La sentenza definitiva della Corte di Cassazione sancisce la condanna a dodici anni di reclusione per l’ex parlamentare Paolo Ruggirello, a coronamento di un intricato e complesso iter giudiziario che lo vede riconosciuto colpevole di concorso esterno in associazione mafiosa.
La decisione, che preclude ogni ulteriore grado di impugnazione, rappresenta un tassello significativo nella lotta contro la criminalità organizzata in Sicilia e pone l’accento sulla pericolosa commistione tra politica e potere mafioso.
L’affaire Ruggirello emerge nel 2019 con l’operazione “Scrigno”, un’indagine capillare condotta dalla Procura di Palermo sotto la direzione del procuratore Maurizio de Lucia, volta a disarticolare una rete di relazioni e traffici illeciti che affondavano le radici nel Trapanese.
L’inchiesta, che si è rivelata un’analisi approfondita di dinamiche sociali e politiche consolidate nel tempo, ha portato alla luce un rapporto di inequivocabile favoreggiamento tra il politico e Pietro Virga, figura di spicco della mafia trapanese.
L’accusa, sostenuta da prove documentali e testimoniali, ipotizza che Ruggirello, nel corso della sua carriera politica, abbia deliberatamente agevolato le attività criminali dell’organizzazione mafiosa, in cambio di un sostegno elettorale che ne ha garantito la permanenza nel panorama politico nazionale.
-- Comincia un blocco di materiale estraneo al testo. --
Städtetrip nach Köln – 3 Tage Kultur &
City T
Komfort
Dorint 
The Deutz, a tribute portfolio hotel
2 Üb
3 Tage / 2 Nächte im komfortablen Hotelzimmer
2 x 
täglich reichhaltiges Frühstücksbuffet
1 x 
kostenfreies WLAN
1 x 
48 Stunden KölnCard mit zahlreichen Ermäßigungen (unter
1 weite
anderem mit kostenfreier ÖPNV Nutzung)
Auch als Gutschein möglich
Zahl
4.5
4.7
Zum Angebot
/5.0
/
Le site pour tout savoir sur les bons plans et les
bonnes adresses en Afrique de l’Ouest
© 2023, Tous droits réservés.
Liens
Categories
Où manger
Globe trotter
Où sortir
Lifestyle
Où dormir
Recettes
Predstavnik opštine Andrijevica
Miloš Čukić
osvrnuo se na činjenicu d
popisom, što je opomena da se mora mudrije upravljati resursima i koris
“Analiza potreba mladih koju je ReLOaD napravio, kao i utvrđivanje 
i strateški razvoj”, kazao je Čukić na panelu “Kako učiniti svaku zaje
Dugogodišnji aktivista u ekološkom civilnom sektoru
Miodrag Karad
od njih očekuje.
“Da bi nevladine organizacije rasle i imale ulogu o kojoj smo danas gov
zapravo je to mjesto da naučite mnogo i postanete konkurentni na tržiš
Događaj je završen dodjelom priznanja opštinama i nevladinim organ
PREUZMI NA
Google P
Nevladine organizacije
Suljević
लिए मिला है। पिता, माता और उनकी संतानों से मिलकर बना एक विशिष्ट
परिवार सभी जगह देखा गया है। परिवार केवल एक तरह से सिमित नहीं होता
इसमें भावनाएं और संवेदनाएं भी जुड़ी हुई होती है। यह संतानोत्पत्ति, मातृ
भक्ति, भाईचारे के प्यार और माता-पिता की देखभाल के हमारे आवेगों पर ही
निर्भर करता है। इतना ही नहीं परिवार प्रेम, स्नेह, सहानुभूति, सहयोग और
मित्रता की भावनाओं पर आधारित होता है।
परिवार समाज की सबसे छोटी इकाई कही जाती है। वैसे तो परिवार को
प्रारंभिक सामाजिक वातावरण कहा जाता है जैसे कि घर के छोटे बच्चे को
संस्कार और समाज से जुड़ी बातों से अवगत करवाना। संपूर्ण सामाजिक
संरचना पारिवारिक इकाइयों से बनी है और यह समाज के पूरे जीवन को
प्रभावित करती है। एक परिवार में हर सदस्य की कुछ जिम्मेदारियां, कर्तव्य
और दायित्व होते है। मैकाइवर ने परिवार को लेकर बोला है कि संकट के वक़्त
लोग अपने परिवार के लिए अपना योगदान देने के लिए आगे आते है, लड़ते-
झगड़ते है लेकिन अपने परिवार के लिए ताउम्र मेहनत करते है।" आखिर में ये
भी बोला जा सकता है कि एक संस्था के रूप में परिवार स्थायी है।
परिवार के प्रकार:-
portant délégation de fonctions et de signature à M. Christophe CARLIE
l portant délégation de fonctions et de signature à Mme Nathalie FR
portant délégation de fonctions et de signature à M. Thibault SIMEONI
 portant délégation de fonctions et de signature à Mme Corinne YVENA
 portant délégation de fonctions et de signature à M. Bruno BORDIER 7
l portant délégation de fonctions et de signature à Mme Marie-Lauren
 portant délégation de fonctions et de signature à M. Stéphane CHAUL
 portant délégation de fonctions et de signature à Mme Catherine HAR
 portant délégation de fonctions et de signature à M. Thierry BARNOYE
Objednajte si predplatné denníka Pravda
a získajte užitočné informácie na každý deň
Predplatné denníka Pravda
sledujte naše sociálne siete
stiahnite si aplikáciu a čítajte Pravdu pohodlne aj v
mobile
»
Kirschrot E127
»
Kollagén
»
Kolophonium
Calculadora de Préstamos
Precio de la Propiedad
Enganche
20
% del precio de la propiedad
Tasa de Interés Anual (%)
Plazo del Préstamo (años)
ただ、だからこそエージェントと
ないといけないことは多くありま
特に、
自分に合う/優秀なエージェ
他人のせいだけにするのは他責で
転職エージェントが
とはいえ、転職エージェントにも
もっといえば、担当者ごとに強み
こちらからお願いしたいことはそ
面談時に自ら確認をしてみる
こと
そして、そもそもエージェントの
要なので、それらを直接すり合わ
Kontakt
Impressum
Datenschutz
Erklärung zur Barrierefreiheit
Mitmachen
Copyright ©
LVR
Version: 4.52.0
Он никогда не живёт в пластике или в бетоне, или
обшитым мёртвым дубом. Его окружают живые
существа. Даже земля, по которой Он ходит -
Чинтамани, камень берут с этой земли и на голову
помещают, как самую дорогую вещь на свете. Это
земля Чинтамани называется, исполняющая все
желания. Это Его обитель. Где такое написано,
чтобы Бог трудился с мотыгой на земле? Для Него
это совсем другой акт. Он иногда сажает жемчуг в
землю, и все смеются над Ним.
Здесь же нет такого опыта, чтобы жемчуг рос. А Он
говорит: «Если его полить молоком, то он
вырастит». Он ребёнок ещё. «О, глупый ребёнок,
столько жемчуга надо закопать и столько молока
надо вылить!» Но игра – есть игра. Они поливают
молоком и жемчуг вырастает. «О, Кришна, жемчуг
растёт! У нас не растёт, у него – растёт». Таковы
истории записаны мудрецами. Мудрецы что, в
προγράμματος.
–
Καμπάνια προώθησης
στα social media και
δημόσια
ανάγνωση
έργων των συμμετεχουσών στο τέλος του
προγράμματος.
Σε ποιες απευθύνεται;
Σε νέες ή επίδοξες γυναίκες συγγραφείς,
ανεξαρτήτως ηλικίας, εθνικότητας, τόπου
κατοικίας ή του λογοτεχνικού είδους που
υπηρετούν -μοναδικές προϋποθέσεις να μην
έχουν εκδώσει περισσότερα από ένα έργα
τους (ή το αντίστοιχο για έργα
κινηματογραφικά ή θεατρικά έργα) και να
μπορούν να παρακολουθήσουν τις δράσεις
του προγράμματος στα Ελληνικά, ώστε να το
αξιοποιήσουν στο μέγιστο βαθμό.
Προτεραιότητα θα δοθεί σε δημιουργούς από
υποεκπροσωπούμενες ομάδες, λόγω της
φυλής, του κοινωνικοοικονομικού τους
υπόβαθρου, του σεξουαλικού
Questo baratto, che ha compromesso l’integrità del sistema democratico, si sarebbe manifestato in atti di mediazione, nell’occultamento di informazioni rilevanti e nell’utilizzo della sua posizione istituzionale per proteggere gli interessi dei boss.
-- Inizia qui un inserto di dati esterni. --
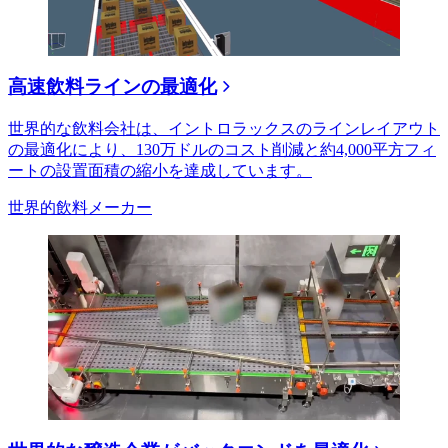
高速飲料ラインの最適化
世界的な飲料会社は、イントロラックスのラインレイアウト
の最適化により、130万ドルのコスト削減と約4,000平方フィ
ートの設置面積の縮小を達成しています。
世界的飲料メーカー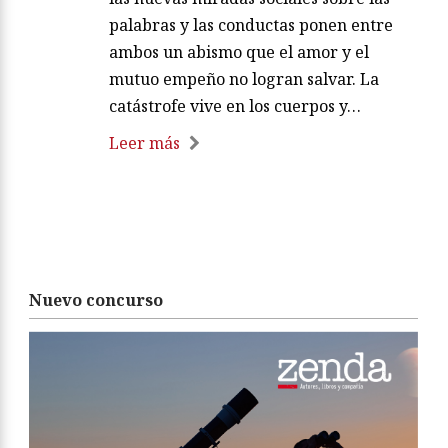
palabras y las conductas ponen entre
ambos un abismo que el amor y el
mutuo empeño no logran salvar. La
catástrofe vive en los cuerpos y…
Leer más
Nuevo concurso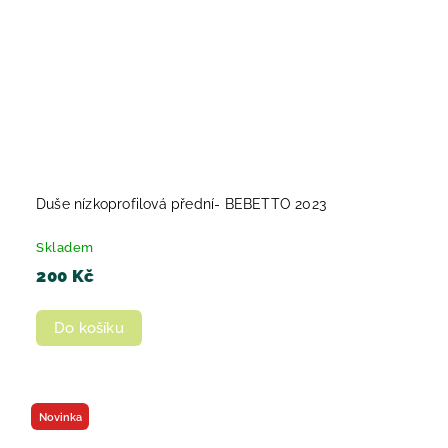
Duše nízkoprofilová přední- BEBETTO 2023
Skladem
200 Kč
Do košíku
Novinka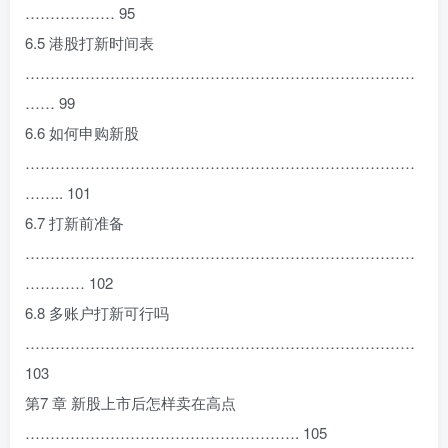
……………… 95
6.5 港股打新时间表
……………………………………………………………………
…… 99
6.6 如何申购新股
……………………………………………………………………
…….. 101
6.7 打新前准备
……………………………………………………………………
………… 102
6.8 多账户打新可行吗
……………………………………………………………………
103
第7 章 新股上市后怎样卖在高点
………………………………………………. 105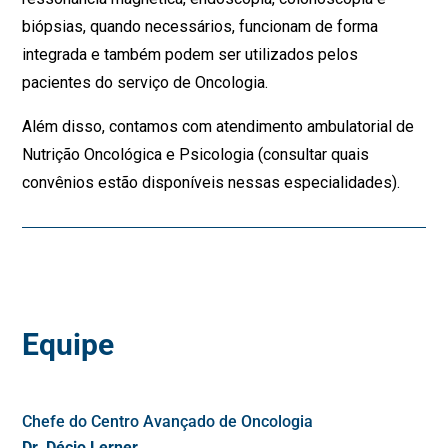
biópsias, quando necessários, funcionam de forma
integrada e também podem ser utilizados pelos
pacientes do serviço de Oncologia.
Além disso, contamos com atendimento ambulatorial de
Nutrição Oncológica e Psicologia (consultar quais
convênios estão disponíveis nessas especialidades).
Equipe
Chefe do Centro Avançado de Oncologia
D
r. Décio Lerner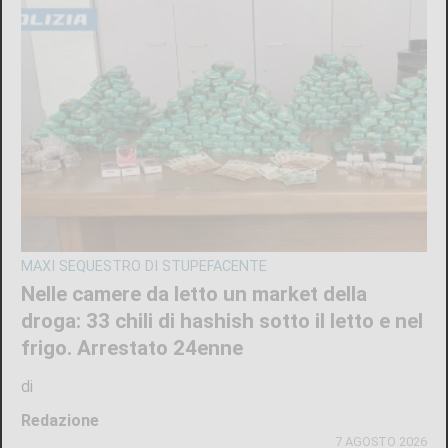
MAXI SEQUESTRO DI STUPEFACENTE
Nelle camere da letto un market della
droga: 33 chili di hashish sotto il letto e nel
frigo. Arrestato 24enne
di
Redazione
7 AGOSTO 2026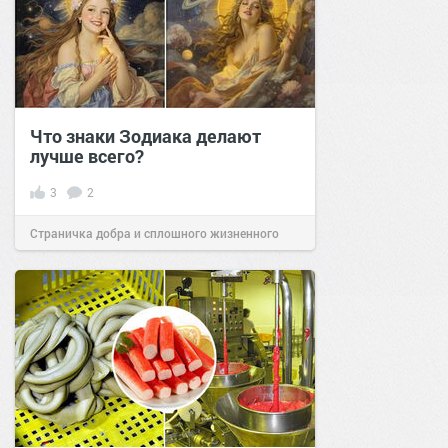
Что знаки Зодиака делают
лучше всего?
3
2
Страничка добра и сплошного жизненного
позитива!
08:20
11 окт 2025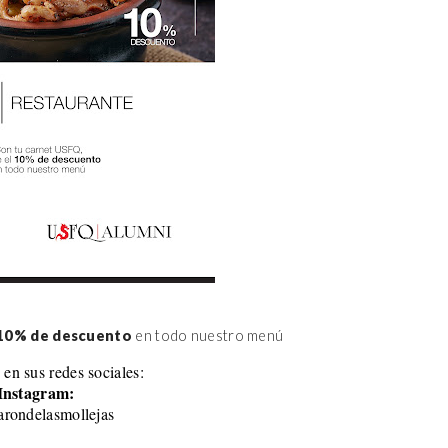
10% de descuento
 en todo nuestro menú
 en sus redes sociales:
Instagram:
rondelasmollejas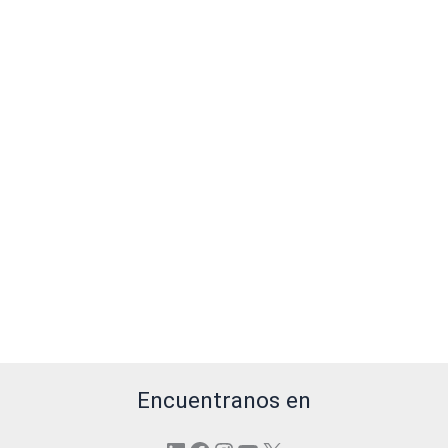
Encuentranos en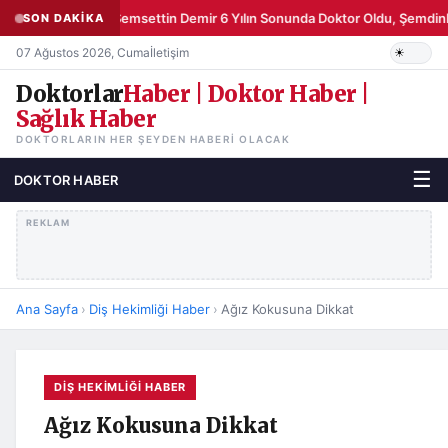
Şemsettin Demir 6 Yılın Sonunda Doktor Oldu, Şemdinli
SON DAKİKA
07 Ağustos 2026, Cuma
İletişim
Doktorlar
Haber | Doktor Haber |
Sağlık Haber
DOKTORLARIN HER ŞEYDEN HABERI OLACAK
☰
DOKTOR HABER
REKLAM
Ana Sayfa
›
Diş Hekimliği Haber
›
Ağız Kokusuna Dikkat
DIŞ HEKIMLIĞI HABER
Ağız Kokusuna Dikkat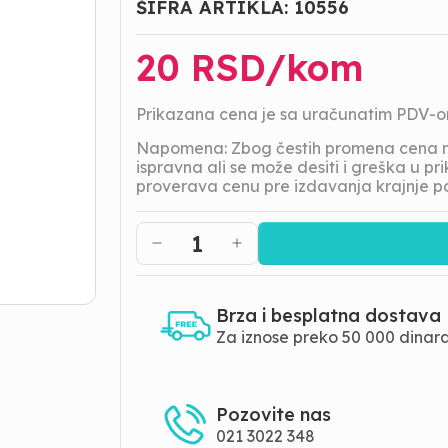
ŠIFRA ARTIKLA:
10556
20
RSD/
kom
Prikazana cena je sa uračunatim PDV-
Napomena: Zbog čestih promena cena na
ispravna ali se može desiti i greška u 
proverava cenu pre izdavanja krajnje p
1
Brza i besplatna dostava
Za iznose preko 50 000 dinar
Pozovite nas
021 3022 348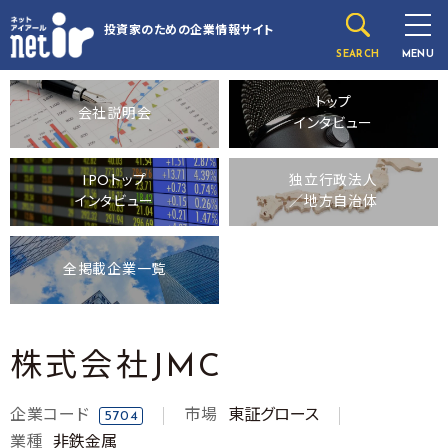
投資家のための
企業情報サイト
SEARCH
MENU
トップ
会社説明会
インタビュー
IPOトップ
独立行政法人
インタビュー
／地方自治体
全掲載企業一覧
株式会社JMC
企業コード
市場
東証グロース
5704
業種
非鉄金属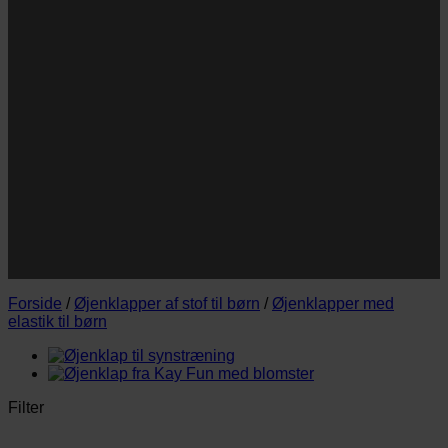
Navn
Navn
E-
Email
mail
JA TAK!
*Jeg godkender privatlivspolitik og tilmelder mig
nyhedsbrevet.
Forside
/
Øjenklapper af stof til børn
/
Øjenklapper med
elastik til børn
Filter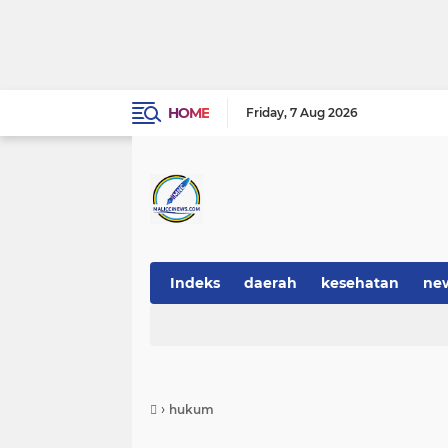
HOME
Friday
7 Aug 2026
Indeks
daerah
kesehatan
ne
›
hukum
La Corte d’Appello di Palermo, il 25 gennaio scorso, aveva già confermato la condanna inflitta in primo grado, rigettando il ricorso presentato dalla difesa, che aveva tentato di contestare le prove a carico dell’ex parlamentare.
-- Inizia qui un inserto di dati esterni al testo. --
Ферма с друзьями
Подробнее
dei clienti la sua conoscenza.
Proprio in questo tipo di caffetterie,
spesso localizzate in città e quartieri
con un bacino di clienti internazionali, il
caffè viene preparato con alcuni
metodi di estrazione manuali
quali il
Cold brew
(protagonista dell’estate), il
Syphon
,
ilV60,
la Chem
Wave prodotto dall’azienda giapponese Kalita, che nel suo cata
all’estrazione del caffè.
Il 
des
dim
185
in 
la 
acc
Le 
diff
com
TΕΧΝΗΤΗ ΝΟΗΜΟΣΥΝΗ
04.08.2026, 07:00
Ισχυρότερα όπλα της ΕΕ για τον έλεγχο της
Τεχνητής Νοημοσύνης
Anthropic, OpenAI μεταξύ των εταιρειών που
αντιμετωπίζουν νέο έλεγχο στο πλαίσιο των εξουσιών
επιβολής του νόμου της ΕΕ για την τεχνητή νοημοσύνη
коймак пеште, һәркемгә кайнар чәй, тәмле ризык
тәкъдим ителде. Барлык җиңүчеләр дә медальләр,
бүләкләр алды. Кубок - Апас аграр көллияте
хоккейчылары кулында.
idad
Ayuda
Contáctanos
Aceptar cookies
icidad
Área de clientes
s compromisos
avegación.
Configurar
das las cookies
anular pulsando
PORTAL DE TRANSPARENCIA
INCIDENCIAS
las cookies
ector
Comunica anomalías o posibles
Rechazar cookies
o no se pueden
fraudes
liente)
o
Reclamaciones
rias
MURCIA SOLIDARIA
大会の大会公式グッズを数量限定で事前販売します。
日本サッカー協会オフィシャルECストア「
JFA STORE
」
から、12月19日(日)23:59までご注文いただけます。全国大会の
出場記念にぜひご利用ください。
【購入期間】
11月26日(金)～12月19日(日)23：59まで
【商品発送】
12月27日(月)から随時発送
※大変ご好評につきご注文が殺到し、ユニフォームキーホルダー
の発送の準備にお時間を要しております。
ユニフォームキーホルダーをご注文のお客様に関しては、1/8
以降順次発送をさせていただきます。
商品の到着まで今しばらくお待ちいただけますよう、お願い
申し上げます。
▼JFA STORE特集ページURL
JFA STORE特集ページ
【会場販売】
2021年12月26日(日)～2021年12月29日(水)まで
La decisione della Cassazione ratifica dunque la gravità delle accuse e la necessità di una risposta giudiziaria esemplare.
Il caso Ruggirello non si limita a una vicenda personale, ma solleva interrogativi profondi sulla responsabilità dei politici, sulla trasparenza del sistema elettorale e sulla vulnerabilità delle istituzioni di fronte all’influenza della mafia.
La sentenza, pur rappresentando una vittoria nella lotta alla criminalità organizzata, sottolinea l’urgenza di rafforzare i controlli, promuovere la cultura della legalità e garantire l’impegno costante di tutti gli attori sociali nella difesa dei valori democratici.
L’eco di questa vicenda risuona come monito per il futuro, evidenziando la necessità di un’azione continua e determinata per eradicare ogni forma di collusione e proteggere la salute della democrazia.